WHAT THE EXERCISE ASKS :: Give back the entire listing that follows, exactly.

INFORMATION SHOWN ::
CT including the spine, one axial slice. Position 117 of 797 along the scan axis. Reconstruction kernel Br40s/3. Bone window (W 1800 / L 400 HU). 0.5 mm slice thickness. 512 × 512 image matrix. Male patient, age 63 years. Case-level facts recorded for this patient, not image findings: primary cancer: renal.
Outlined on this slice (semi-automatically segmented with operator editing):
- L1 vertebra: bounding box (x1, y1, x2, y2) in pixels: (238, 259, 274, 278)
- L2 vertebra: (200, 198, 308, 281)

RESULT OF THIS EXERCISE ::
CT including the spine, one axial slice. Position 117 of 797 along the scan axis. Reconstruction kernel Br40s/3. Bone window (W 1800 / L 400 HU). 0.5 mm slice thickness. 512 × 512 image matrix. Male patient, age 63 years. Case-level facts recorded for this patient, not image findings: primary cancer: renal.
Outlined on this slice (semi-automatically segmented with operator editing):
- L1 vertebra: bounding box (x1, y1, x2, y2) in pixels: (238, 259, 274, 278)
- L2 vertebra: (200, 198, 308, 281)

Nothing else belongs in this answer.